In 2021, 63 percent of respondents expect to be running 41 percent or more of their workloads in public cloud, indicating that adoption of public cloud will only continue.

Sixty-two percent of respondents use more than one cloud provider, and the diversity of production workloads (e.g., container platforms, virtual machines) is also expected to increase.

Key findings include:

Security tops concerns with cloud projects

Respondents’ leading concerns over cloud adoption were network security (58%), a lack of cloud expertise (47%), migrating workloads to the cloud (44%), and insufficient staff to manage cloud environments (32%). It’s notable that a total of 79 percent of respondents reported staff-related issues, highlighting that organizations are struggling with handling cloud deployments and a largely remote workforce.

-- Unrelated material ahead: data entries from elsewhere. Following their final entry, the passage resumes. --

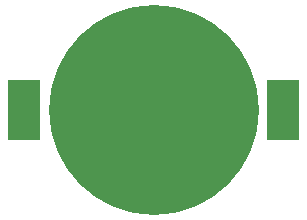
<source format=gbr>
%TF.GenerationSoftware,KiCad,Pcbnew,5.1.7-a382d34a8~88~ubuntu18.04.1*%
%TF.CreationDate,2022-12-18T16:02:27-05:00*%
%TF.ProjectId,project-nrf-leak-detector,70726f6a-6563-4742-9d6e-72662d6c6561,rev?*%
%TF.SameCoordinates,Original*%
%TF.FileFunction,Paste,Bot*%
%TF.FilePolarity,Positive*%
%FSLAX46Y46*%
G04 Gerber Fmt 4.6, Leading zero omitted, Abs format (unit mm)*
G04 Created by KiCad (PCBNEW 5.1.7-a382d34a8~88~ubuntu18.04.1) date 2022-12-18 16:02:27*
%MOMM*%
%LPD*%
G01*
G04 APERTURE LIST*
%ADD10C,17.780000*%
%ADD11R,2.790000X5.080000*%
G04 APERTURE END LIST*
D10*
%TO.C,BT1*%
X58200000Y-50700000D03*
D11*
X69185000Y-50700000D03*
X47215000Y-50700000D03*
%TD*%
M02*

</source>
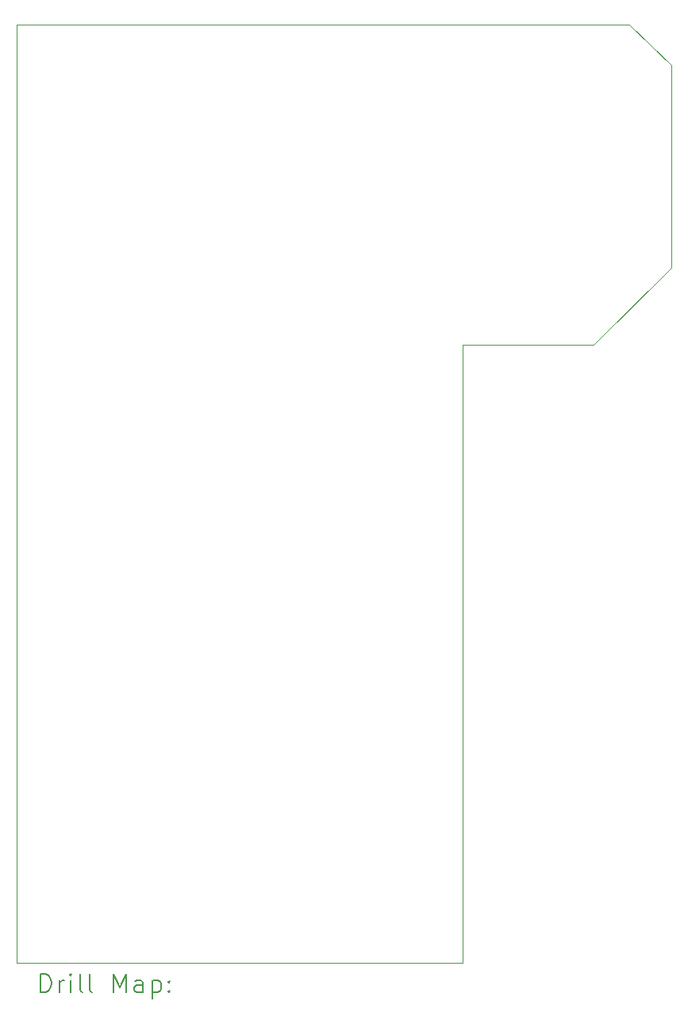
<source format=gbr>
%TF.GenerationSoftware,KiCad,Pcbnew,6.0.8-f2edbf62ab~116~ubuntu22.04.1*%
%TF.CreationDate,2022-10-12T19:56:12+02:00*%
%TF.ProjectId,A1200FaStRamExpansion,41313230-3046-4615-9374-52616d457870,1.0*%
%TF.SameCoordinates,Original*%
%TF.FileFunction,Drillmap*%
%TF.FilePolarity,Positive*%
%FSLAX45Y45*%
G04 Gerber Fmt 4.5, Leading zero omitted, Abs format (unit mm)*
G04 Created by KiCad (PCBNEW 6.0.8-f2edbf62ab~116~ubuntu22.04.1) date 2022-10-12 19:56:12*
%MOMM*%
%LPD*%
G01*
G04 APERTURE LIST*
%ADD10C,0.050000*%
%ADD11C,0.200000*%
G04 APERTURE END LIST*
D10*
X7874000Y-5541000D02*
X7874000Y-15541000D01*
X7874000Y-5541000D02*
X14414500Y-5541000D01*
X12636500Y-8953500D02*
X12636500Y-12573000D01*
X14859000Y-5969000D02*
X14414500Y-5541000D01*
X12636500Y-15541000D02*
X12636500Y-12573000D01*
X14859000Y-5969000D02*
X14859000Y-8128000D01*
X14859000Y-8128000D02*
X14033500Y-8953500D01*
X7874000Y-15541000D02*
X12636500Y-15541000D01*
X14033500Y-8953500D02*
X12636500Y-8953500D01*
D11*
X8129119Y-15853976D02*
X8129119Y-15653976D01*
X8176738Y-15653976D01*
X8205309Y-15663500D01*
X8224357Y-15682548D01*
X8233881Y-15701595D01*
X8243405Y-15739690D01*
X8243405Y-15768262D01*
X8233881Y-15806357D01*
X8224357Y-15825405D01*
X8205309Y-15844452D01*
X8176738Y-15853976D01*
X8129119Y-15853976D01*
X8329119Y-15853976D02*
X8329119Y-15720643D01*
X8329119Y-15758738D02*
X8338643Y-15739690D01*
X8348167Y-15730167D01*
X8367214Y-15720643D01*
X8386262Y-15720643D01*
X8452929Y-15853976D02*
X8452929Y-15720643D01*
X8452929Y-15653976D02*
X8443405Y-15663500D01*
X8452929Y-15673024D01*
X8462452Y-15663500D01*
X8452929Y-15653976D01*
X8452929Y-15673024D01*
X8576738Y-15853976D02*
X8557690Y-15844452D01*
X8548167Y-15825405D01*
X8548167Y-15653976D01*
X8681500Y-15853976D02*
X8662452Y-15844452D01*
X8652929Y-15825405D01*
X8652929Y-15653976D01*
X8910071Y-15853976D02*
X8910071Y-15653976D01*
X8976738Y-15796833D01*
X9043405Y-15653976D01*
X9043405Y-15853976D01*
X9224357Y-15853976D02*
X9224357Y-15749214D01*
X9214833Y-15730167D01*
X9195786Y-15720643D01*
X9157690Y-15720643D01*
X9138643Y-15730167D01*
X9224357Y-15844452D02*
X9205310Y-15853976D01*
X9157690Y-15853976D01*
X9138643Y-15844452D01*
X9129119Y-15825405D01*
X9129119Y-15806357D01*
X9138643Y-15787309D01*
X9157690Y-15777786D01*
X9205310Y-15777786D01*
X9224357Y-15768262D01*
X9319595Y-15720643D02*
X9319595Y-15920643D01*
X9319595Y-15730167D02*
X9338643Y-15720643D01*
X9376738Y-15720643D01*
X9395786Y-15730167D01*
X9405310Y-15739690D01*
X9414833Y-15758738D01*
X9414833Y-15815881D01*
X9405310Y-15834928D01*
X9395786Y-15844452D01*
X9376738Y-15853976D01*
X9338643Y-15853976D01*
X9319595Y-15844452D01*
X9500548Y-15834928D02*
X9510071Y-15844452D01*
X9500548Y-15853976D01*
X9491024Y-15844452D01*
X9500548Y-15834928D01*
X9500548Y-15853976D01*
X9500548Y-15730167D02*
X9510071Y-15739690D01*
X9500548Y-15749214D01*
X9491024Y-15739690D01*
X9500548Y-15730167D01*
X9500548Y-15749214D01*
M02*

</source>
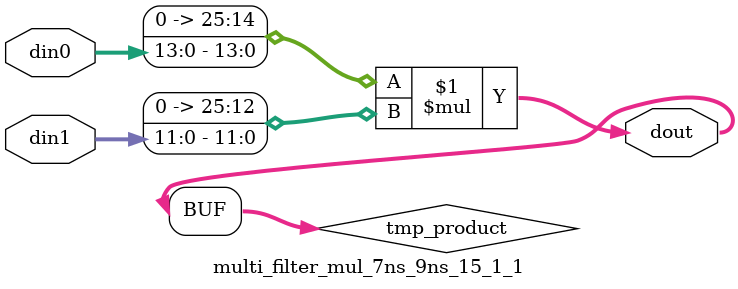
<source format=v>

`timescale 1 ns / 1 ps

 module multi_filter_mul_7ns_9ns_15_1_1(din0, din1, dout);
parameter ID = 1;
parameter NUM_STAGE = 0;
parameter din0_WIDTH = 14;
parameter din1_WIDTH = 12;
parameter dout_WIDTH = 26;

input [din0_WIDTH - 1 : 0] din0; 
input [din1_WIDTH - 1 : 0] din1; 
output [dout_WIDTH - 1 : 0] dout;

wire signed [dout_WIDTH - 1 : 0] tmp_product;
























assign tmp_product = $signed({1'b0, din0}) * $signed({1'b0, din1});











assign dout = tmp_product;





















endmodule

</source>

Cloud issues and misconfigurations are leading causes of breaches and outages

Eleven percent of respondents reported a cloud security incident in the past year with the three most common causes being cloud provider issues (26%), security misconfigurations (22%), and attacks such as denial of service exploits (20%). When asked about the impact of their most disruptive cloud outages, 24 percent said it took up to 3 hours to restore operations, and for 26 percent it took more than half a day.

Nearly one-third still manage cloud security manually

Fifty-two percent of respondents stated they use cloud-native tools to manage security as part of their application orchestration process, and 50 percent reported using orchestration and configuration management tools such as Ansible, Chef and Puppet. Twenty-nine percent said they use manual processes to manage cloud security.

Who controls cloud security is not clear-cut

Thirty-five percent of respondents said their security operations team managed cloud security, followed by the cloud team (18%), and IT operations (16%). Other teams such as network operations, DevOps and application owners all fell below 10 percent, showing confusion over exactly who owns public cloud security.

AlgoSec commissioned the survey to add to the industry’s knowledge about hybrid-cloud and multi-cloud security. Sponsors of CSA research are CSA Corporate Members, who support the findings of the research project but have no added influence on content development nor editing rights. The report and its findings are vendor-agnostic and allow for global participation.